# Meguiars wheel brightner in action



## 182_Blue (Oct 25, 2005)

Well i was doing my alloys this morning and i was quite impressed that WB was shifting so much crap on its own, so here's a small video of WB in action for those that haven't tried it yet, the alloys hadn't been done for over 2 weeks and probably about 400 miles, the WB is diluted 10:1

http://www.youtube.com/watch?v=8uRuwVOsH78#

or try here if youtube is down Click here to watch aaaaavi

try here http://www.zippyvideos.com/8379019986666926/vts_01_1_tosvcd_1/

or even here http://www.mediamax.com/182_blue/Hosted/VTS_01_1_toSVCD_1.mpg


----------



## Detail My Ride (Apr 19, 2006)

Looks Good, I've never used it myself but this video may have won me over! :thumb:


----------



## 182_Blue (Oct 25, 2005)

i think videos are the way forward for DW lol


----------



## Skodaw (Mar 19, 2006)

I took the plungw with WB after reading about it on here -- fantastic stuff :thumb:


----------



## Neil_S (Oct 26, 2005)

At 4:1 it is devilishly powerful, I prefer to use it at 10:1, still works, but it just feels a little safer.

Video doesn't work for me?


----------



## ahaydock (Jan 4, 2007)

Video doesnt work for me either.

Wont this stuff strip the sealant on your wheels?


----------



## 182_Blue (Oct 25, 2005)

ooops, it is 10:1, my mistake, as per the markings on the bottle


----------



## 182_Blue (Oct 25, 2005)

hang on, i will try it on putfile


----------



## mouthyman (May 1, 2006)

is on putfile yet


----------



## 182_Blue (Oct 25, 2005)

Click here to watch aaaaavi


----------



## ClarkeG (Jun 17, 2006)

Yep I have to say I really like WB, spray it on leave a for a minute the hose, it clears most of the dirt/break dust from my multispokes. Anything that reduces the amount of time cleaning these wheels is great 

Clarke


----------



## GlynRS2 (Jan 21, 2006)

182_blue said:


> i think videos are the way forward for DW lol


Totally agree.
Just needs a little more planning.
We may need a guide to uploading videos to the net, as it is something I have not done yet. Any links?

Great vid by the way :thumb:


----------



## gtst-chris (Dec 10, 2006)

· · · · · · ·

▶ _WORK REQUEST_
In the thread on Meguiar's wheel brightener, what dilution ratio did 182_Blue use for WB? Please answer briefly. These records come from an unrelated source.

· · · · · · ·

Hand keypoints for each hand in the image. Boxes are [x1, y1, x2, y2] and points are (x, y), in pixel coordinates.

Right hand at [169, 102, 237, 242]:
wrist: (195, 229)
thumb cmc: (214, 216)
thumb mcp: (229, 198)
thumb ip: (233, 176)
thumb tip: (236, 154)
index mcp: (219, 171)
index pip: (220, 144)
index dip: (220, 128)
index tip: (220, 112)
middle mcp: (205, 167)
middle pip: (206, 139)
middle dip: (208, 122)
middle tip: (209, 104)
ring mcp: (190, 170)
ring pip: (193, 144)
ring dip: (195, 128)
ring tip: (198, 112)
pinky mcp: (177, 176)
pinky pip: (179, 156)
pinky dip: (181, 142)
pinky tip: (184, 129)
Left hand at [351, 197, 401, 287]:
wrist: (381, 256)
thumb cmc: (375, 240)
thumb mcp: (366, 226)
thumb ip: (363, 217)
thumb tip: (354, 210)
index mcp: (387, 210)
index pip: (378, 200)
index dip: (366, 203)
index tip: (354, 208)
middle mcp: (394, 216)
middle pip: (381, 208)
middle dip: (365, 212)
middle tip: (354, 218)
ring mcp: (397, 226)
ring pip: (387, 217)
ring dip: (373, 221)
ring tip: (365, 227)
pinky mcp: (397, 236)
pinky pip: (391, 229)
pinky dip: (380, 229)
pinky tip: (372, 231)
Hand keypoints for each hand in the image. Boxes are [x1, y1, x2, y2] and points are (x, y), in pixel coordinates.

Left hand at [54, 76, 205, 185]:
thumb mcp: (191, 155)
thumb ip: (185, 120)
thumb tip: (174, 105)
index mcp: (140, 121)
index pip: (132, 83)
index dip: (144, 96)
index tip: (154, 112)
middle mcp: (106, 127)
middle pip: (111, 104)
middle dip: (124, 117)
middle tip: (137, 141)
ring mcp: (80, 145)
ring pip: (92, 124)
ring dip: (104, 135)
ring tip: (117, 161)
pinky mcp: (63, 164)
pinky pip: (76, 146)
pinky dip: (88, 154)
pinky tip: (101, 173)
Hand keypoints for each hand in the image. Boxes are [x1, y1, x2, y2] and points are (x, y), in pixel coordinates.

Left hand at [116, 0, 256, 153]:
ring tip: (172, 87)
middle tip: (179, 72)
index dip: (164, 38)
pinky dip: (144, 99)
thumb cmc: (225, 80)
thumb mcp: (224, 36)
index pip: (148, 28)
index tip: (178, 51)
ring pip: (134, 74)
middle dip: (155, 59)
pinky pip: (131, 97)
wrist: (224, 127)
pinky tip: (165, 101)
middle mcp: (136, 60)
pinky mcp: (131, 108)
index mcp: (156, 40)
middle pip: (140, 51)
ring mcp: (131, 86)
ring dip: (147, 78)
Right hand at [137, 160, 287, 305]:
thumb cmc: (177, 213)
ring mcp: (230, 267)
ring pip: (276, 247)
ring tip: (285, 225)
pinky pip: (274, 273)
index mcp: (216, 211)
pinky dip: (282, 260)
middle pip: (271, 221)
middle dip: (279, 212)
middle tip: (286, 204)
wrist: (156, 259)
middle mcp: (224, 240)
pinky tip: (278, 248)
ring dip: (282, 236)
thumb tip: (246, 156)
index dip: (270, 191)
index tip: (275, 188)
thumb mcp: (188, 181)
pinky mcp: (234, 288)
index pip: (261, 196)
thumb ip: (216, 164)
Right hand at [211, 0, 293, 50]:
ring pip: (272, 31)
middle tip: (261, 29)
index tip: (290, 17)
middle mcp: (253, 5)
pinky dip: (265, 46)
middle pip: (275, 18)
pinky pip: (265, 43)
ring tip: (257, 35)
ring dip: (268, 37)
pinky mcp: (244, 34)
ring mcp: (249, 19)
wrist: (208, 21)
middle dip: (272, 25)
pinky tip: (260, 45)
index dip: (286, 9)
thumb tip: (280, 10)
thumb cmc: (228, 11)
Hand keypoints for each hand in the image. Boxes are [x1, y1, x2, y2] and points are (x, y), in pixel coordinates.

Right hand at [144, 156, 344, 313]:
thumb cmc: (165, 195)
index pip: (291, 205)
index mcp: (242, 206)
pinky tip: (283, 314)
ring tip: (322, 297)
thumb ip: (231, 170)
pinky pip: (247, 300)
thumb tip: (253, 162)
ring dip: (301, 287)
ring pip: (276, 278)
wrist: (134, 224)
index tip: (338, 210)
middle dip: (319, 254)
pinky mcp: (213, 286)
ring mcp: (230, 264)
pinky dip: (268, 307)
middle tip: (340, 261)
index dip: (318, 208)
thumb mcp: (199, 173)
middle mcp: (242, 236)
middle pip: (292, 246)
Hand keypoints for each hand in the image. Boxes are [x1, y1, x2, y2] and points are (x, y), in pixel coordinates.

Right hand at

· · · · · · ·

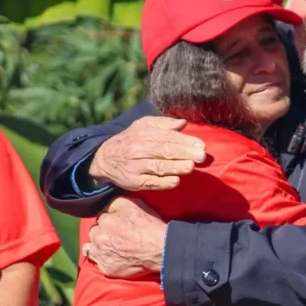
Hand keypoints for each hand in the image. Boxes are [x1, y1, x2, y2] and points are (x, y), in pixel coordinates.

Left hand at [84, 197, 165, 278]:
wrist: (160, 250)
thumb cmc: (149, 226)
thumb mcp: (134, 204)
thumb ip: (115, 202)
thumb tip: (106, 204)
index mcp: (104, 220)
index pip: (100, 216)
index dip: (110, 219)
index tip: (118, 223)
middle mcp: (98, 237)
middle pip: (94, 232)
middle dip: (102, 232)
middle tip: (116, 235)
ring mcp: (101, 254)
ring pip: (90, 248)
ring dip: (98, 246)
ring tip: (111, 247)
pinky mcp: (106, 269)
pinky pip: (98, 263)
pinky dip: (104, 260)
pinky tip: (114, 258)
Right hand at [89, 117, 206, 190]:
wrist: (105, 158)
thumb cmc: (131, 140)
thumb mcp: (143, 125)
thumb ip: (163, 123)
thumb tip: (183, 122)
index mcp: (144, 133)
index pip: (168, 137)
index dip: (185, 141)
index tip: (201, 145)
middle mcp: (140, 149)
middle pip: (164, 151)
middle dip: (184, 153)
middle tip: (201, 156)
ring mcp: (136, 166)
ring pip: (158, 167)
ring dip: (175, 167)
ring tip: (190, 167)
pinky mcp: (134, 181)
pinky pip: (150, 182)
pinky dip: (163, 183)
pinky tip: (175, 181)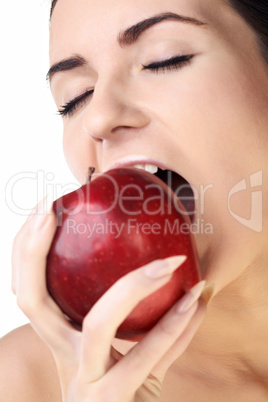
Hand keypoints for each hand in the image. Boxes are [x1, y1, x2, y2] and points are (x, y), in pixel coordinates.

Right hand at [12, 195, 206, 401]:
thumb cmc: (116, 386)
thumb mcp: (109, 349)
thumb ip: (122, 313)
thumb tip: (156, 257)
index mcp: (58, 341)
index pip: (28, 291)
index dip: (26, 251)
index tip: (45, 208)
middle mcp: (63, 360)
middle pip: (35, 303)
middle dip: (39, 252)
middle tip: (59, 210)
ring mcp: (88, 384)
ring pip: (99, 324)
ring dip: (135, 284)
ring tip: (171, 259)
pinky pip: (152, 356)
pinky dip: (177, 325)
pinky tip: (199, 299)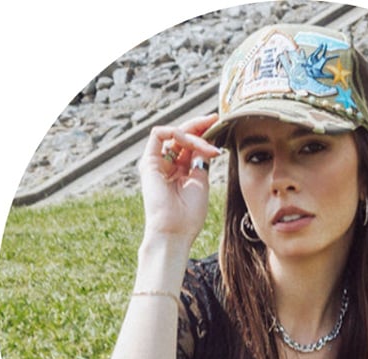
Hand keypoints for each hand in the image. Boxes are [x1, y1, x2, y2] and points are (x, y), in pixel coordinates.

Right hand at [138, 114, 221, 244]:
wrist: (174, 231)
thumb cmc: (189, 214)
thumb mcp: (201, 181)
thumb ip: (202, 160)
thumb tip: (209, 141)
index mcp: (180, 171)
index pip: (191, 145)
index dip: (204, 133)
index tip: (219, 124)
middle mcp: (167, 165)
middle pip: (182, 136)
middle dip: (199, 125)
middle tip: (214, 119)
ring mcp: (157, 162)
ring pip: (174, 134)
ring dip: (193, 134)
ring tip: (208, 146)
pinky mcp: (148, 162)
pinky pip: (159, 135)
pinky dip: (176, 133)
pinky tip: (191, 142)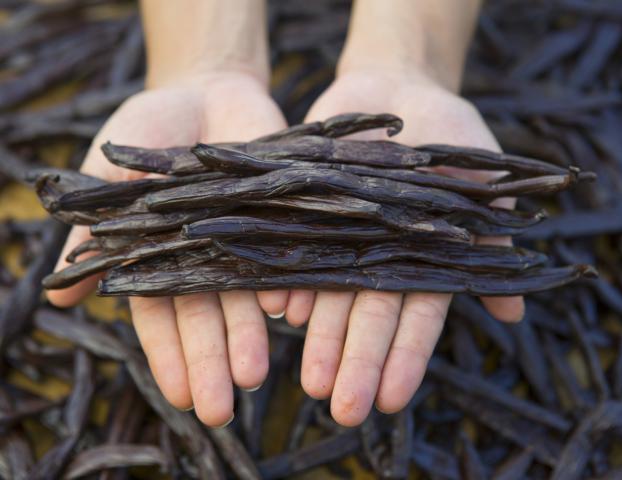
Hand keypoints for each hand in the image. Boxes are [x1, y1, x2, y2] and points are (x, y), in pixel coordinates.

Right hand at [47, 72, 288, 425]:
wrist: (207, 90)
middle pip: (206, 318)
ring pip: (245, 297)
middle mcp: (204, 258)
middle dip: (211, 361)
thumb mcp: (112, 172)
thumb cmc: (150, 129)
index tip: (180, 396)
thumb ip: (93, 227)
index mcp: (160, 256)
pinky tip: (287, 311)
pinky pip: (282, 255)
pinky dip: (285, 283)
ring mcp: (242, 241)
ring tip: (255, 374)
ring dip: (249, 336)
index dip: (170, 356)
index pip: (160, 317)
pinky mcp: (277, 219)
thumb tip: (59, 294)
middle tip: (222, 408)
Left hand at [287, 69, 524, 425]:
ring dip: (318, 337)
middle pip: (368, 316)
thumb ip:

· · · · · · ·

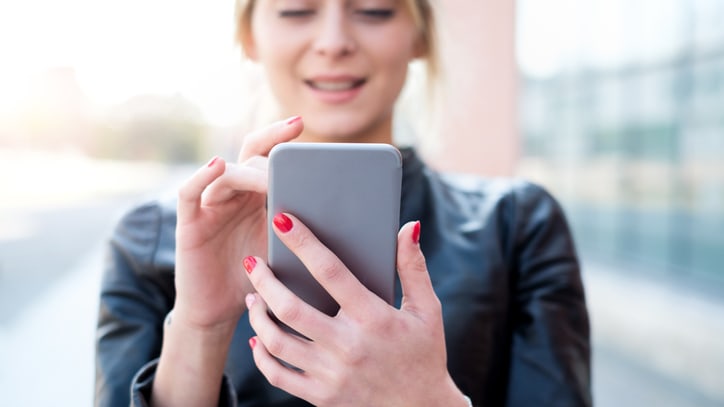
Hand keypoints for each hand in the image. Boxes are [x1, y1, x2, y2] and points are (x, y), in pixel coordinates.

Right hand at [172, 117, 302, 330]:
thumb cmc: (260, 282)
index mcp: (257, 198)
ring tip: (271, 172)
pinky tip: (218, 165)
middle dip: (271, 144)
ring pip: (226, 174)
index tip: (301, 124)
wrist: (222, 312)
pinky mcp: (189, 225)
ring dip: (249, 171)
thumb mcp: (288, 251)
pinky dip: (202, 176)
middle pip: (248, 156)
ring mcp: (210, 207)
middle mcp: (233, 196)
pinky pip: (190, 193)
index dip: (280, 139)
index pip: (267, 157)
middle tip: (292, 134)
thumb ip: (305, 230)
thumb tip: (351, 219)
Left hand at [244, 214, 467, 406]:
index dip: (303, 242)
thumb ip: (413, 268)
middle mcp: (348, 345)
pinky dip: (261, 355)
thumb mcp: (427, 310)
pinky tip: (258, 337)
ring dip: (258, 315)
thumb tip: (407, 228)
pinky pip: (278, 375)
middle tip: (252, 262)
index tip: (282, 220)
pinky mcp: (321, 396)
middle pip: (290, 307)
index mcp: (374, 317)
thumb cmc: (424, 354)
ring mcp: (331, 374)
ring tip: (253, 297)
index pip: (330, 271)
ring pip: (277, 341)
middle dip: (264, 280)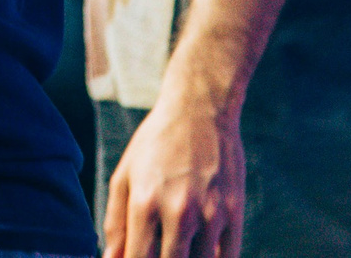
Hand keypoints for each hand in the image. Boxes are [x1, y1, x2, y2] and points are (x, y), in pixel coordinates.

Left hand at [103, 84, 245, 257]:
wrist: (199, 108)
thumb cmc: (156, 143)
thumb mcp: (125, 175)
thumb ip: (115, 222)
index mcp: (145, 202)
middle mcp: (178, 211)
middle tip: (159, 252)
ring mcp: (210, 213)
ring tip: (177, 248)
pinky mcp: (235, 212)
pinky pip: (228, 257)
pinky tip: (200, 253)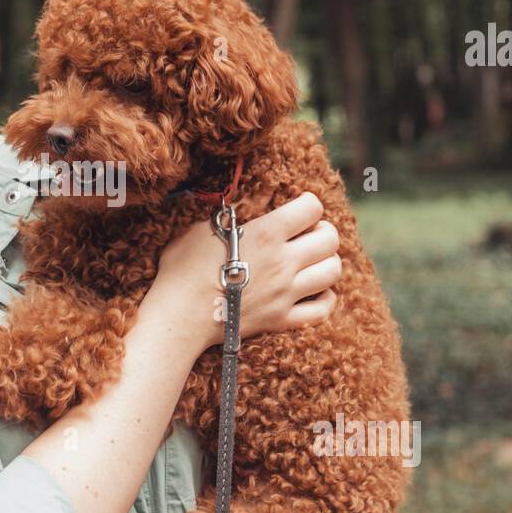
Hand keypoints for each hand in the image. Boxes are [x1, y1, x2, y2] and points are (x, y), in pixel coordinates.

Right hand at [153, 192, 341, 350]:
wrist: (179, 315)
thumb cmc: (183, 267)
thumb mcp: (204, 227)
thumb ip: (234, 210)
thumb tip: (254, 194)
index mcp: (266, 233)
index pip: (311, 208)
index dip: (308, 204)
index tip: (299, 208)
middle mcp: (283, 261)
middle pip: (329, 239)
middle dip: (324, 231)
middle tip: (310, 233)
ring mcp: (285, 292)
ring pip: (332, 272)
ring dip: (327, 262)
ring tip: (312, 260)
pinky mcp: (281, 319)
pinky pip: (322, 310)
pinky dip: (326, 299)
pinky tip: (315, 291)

· · · · · · ·

▶ _TASK RESPONSE_
10:1